When the right turns to religion

Hungary’s prime minister, Viktor Orbán, talks of ‘Christian civilisation’.
Hungary’s prime minister, Viktor Orbán, talks of ‘Christian civilisation’. Photograph: Bernadett Szabó/Reuters

Daniel Steinmetz-Jenkins and Anton Jäger (Journal, 11 June) are right to suggest we take note of the far right’s hijacking of religious feeling to forge a “ global theological counter-revolution”. I don’t think we should just fall back on Marx’s “haven in a heartless world” truism to understand why. Given, for example, the Catholic church’s doctrines of original sin and personal sin, it provides little in the way of haven in this world, and posits, at best , a post-mortem “judgment of God” as salvation.

What the far right makes use of is simply the role of hierarchy within the religions with which it allies, such as to normalise the anti-democratic hierarchy it also seeks to establish. The “Christian civilisation” the likes of Viktor Orbán and Steve Bannon refer to is one conceived of as pre-democratic, so that a false history and a liturgy of supplication combine as ideological props for the legitimisation of the world view of the right.

Fascist and rightwing populists have always formed convenient alliances with hierarchical religions. One solution available to the left in the face of rightwing populism’s critique of the failings of capitalist democracy is to argue precisely that capitalism is not democratic enough, and push for the extension of working-class democracy and extra-parliamentary institutions. We cannot combat the new anti-democratic forces by cleaving to the status quo.
Nick Moss
London

• Steinmetz-Jenkins and Jäger have helpfully drawn attention to the link between rightwing populism and religion. This link is as much with conservative Catholics as with conservative evangelicals (as in the case of many Trump supporters). Indeed it applies to conservatives of all religions.

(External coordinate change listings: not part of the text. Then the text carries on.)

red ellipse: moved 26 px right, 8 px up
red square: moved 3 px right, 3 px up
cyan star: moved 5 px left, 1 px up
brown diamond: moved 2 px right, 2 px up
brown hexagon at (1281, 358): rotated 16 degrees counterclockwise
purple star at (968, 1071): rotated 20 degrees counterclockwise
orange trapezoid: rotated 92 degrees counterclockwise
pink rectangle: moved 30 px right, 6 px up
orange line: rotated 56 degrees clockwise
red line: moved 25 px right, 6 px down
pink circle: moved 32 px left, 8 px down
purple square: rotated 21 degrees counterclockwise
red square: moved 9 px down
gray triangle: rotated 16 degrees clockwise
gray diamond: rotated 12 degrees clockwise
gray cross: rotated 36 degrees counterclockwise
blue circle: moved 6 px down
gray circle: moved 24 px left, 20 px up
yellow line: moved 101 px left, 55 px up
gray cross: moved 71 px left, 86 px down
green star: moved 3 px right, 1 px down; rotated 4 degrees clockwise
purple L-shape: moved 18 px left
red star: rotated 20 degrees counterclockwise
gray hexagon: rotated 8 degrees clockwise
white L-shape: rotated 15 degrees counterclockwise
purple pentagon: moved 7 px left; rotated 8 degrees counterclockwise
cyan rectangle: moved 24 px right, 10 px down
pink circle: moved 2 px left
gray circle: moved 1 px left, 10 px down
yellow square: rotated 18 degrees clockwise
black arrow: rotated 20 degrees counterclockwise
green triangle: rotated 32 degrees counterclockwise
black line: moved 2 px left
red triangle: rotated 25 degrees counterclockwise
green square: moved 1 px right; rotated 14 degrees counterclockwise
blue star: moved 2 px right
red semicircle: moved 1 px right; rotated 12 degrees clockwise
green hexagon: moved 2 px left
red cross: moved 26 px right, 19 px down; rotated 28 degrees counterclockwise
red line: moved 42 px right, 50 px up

Broad church and liberal Christians sometimes struggle to get their views heard in the midst of the loud clamour of the conservative right. But readers may be pleased to know that Modern Church (of which I am a trustee), which started out in 1898 as an Anglican society determined to promote a rational approach to theology and which welcomed Darwinism, is working on this very issue. In fact our annual conference in July is dedicated to this subject.
Rosalind Lund
Cambridge

• Not only do far-right European populists seek an “unholy alliance with religion”. Angela Merkel, of the Christian Democratic party and daughter of a Lutheran pastor, has recently used religious language to attack President Trump. Her first point, in a speech to the alumni of Harvard, was to encourage “a change of mind”. The Greek is “metanoia”; the Christian word is “repentance”. And “A change of mind” was the first of Luther’s theses he nailed to the door 500 years ago. Religion resonates. It has as Steinmetz-Jenkins and Jäger suggest the “capacity to recraft norms”. A pity it is now too late for another minister’s daughter, lacking such a clearly stated “moral centre” as Mrs Merkel, to stand up against our English nativists. She just caved in.